Trying to create an instruction set becomes a problem
in bin-packing, where one tries to fit in all of the necessary pieces in an
optimal manner. Optimality is not well-defined, however. The regularity (or
symmetry) of the instruction set together with its orthogonality (the
independence of operands and operations) often results in operations that make
little sense (such as assigning a value to the zero register). It is always
tempting to try to make some irregular use of these nonsensical operations, so
as to fit more operations into the limited number of bits that are available
(recall the desirability of a fixed-length instruction and the implicit
limitation of fitting all instructions into a single word).
Opposing this temptation is the fact that more complex
combinations of bit patterns result in more complex decoding logic, which
either implies a larger decoder or a slower one. In either case, we are paying
a cost that is repeated with each copy of the processor that directly stems
from the instruction set design.
Instruction types are a particular source of decoding
complexity, as the type field must first be decoded before the other fields,
which slows the decoding slightly. One way around this is to simultaneously
decode all of the possible interpretations of an instruction and then use the
type field to gate out the correct one -- but this is expensive when there are
more than a few instruction types.
Another approach is to have the type carry specific
meaning, rather than simply be a field that identifies formats arbitrarily. If
the type identifies the instruction as being a specific type of operation (e.g.

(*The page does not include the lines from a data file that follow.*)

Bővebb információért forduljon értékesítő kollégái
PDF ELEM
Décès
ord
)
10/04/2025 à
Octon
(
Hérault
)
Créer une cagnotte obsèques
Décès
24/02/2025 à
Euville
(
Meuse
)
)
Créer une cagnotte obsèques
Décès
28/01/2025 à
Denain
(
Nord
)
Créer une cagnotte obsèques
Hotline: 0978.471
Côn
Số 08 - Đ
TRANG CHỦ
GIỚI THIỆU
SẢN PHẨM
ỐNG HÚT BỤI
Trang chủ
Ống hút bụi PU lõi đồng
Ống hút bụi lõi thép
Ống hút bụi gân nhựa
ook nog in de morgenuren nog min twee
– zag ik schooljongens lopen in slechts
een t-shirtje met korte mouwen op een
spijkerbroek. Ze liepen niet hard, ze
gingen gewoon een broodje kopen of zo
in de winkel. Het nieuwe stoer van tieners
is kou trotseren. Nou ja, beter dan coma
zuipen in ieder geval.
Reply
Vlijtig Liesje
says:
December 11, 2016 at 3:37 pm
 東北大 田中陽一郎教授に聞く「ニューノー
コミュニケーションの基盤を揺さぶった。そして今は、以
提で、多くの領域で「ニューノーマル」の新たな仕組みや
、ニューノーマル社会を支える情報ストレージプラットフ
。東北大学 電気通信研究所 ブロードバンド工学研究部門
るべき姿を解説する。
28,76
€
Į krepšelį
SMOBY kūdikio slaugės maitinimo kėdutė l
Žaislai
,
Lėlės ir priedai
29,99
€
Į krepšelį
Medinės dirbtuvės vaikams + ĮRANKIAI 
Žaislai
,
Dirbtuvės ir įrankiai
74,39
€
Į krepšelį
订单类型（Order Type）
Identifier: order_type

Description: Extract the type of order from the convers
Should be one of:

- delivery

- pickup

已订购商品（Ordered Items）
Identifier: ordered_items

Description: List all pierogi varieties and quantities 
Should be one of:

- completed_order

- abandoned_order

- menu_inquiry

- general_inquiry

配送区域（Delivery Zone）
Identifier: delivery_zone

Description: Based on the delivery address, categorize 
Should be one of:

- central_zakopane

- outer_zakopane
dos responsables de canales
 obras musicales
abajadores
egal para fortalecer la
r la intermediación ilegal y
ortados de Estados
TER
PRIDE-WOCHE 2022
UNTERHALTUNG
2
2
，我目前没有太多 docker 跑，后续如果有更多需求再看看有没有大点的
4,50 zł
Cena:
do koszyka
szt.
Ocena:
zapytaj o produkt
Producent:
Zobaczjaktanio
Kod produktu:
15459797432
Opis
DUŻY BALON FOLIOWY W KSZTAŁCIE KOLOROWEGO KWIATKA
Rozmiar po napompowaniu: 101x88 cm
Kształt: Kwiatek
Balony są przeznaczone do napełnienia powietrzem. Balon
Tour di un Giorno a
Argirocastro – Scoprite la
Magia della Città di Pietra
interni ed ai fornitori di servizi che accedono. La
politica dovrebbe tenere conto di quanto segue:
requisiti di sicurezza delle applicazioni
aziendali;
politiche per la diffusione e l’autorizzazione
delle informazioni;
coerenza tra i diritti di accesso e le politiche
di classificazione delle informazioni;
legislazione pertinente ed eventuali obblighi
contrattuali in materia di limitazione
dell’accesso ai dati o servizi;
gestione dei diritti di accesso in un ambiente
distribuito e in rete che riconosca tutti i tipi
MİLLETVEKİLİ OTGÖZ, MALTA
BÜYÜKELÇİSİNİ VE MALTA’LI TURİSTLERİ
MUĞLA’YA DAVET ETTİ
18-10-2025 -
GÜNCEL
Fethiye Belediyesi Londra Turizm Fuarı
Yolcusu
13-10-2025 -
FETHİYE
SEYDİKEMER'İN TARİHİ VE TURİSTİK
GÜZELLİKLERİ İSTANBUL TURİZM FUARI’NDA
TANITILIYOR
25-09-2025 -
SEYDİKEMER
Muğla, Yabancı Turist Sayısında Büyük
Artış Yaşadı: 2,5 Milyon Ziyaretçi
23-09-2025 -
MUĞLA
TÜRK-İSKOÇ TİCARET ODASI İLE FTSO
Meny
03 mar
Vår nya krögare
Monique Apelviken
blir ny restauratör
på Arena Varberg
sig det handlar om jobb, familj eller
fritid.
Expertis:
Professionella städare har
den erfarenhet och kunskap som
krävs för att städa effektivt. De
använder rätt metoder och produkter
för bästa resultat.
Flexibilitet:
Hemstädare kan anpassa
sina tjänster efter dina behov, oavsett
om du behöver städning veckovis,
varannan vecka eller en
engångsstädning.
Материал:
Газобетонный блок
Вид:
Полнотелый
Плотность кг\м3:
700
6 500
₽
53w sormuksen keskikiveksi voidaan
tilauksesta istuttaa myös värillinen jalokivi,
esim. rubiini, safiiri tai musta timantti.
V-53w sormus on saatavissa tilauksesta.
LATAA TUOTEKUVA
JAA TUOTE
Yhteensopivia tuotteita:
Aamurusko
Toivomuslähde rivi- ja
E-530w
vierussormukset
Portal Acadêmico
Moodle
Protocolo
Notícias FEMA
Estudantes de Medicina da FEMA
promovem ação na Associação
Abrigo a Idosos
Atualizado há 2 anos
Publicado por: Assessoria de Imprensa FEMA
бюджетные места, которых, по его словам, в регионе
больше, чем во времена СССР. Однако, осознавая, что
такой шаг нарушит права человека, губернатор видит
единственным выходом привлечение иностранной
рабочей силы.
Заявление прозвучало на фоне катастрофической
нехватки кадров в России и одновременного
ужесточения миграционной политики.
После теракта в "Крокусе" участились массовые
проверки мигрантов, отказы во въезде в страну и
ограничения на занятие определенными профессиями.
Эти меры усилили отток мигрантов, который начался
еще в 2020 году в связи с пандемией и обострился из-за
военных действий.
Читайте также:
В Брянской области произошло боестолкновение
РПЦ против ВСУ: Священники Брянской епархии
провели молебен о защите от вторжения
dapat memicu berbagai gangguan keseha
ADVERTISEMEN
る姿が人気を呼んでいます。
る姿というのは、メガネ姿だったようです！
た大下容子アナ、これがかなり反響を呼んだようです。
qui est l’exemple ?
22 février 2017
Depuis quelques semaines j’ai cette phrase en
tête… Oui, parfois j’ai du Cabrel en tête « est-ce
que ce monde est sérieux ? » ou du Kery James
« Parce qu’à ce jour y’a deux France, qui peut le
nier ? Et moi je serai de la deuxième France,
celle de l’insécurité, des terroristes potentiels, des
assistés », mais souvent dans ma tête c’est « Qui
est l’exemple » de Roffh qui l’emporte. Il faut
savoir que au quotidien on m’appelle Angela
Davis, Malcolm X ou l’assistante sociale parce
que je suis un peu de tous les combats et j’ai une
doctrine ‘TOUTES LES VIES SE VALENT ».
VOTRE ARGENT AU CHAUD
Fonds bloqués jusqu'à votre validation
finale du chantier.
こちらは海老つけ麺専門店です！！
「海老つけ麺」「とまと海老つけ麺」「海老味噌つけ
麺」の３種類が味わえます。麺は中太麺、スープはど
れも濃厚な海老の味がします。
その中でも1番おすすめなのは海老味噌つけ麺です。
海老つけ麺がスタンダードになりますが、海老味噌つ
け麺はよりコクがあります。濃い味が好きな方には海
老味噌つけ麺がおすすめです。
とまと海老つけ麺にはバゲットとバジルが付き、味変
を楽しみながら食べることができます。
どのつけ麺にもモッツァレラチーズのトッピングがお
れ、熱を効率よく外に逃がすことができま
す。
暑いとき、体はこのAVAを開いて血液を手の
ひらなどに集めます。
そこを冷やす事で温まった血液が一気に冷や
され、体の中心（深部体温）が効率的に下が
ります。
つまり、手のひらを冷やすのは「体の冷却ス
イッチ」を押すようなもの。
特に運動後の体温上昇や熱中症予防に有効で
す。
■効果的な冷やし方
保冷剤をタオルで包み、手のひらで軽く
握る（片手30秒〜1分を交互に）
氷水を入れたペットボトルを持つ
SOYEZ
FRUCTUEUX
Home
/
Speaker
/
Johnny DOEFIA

arithmetic, jump, load/store) then the instruction can be dispatched to an
appropriate unit of the machine without being fully decoded. The decode is thus
parallelized through pipelining.
Another trick is to partially decode instructions as
they are loaded into the instruction cache. Because a cache miss is a slow operation,
the extra time to decode some aspects of the instruction can be hidden.
Branches are particularly useful to predecode, because early detection of a
branch outcome reduces the pipeline penalty associated with mispredicting the
branch. Some systems keep branch prediction or branch target addresses together
with the predecoded branches in the cache. Thus, once a branch has been
executed, its target and past behavior are stored back into the cache so that they
can be automatically used as soon as the line containing the branch is loaded
into the instruction prefetch buffer.
Each additional bit in the type field doubles the
number of possible instructions but also takes one more bit away from the space
available for every instruction. A single type bit is probably too limiting and
forces the two resulting types to hold instructions with unrelated functions.
Four instruction types (two bits) are easily distinguished as arithmetic,
load/store, branch/jump, and other control. Often within an "other"
type there may be subtypes. Some instruction sets also distinguish floating
point as a different type, while others make it a subtype of arithmetic. Because
modern designs have separate floating point pipes, it is desirable to be able
to identify these operations early so that they can be scheduled independently
of other arithmetic operations.
Another way to extend the number of potential
instructions is to define operational modes for the processor. For example,
rather than having distinct big-endian and little-endian operations, a mode bit
in a control register could be set to change the interpretation of the
arithmetic statements. The mode bits can be viewed as an implicit extension of
the instruction field. They should be orthogonal to the rest of the instruction
set, such as controlling cache protocol or floating point format, so that they
do not have to be changed frequently (another example of avoiding implicit
relationships between operations and storage transfers).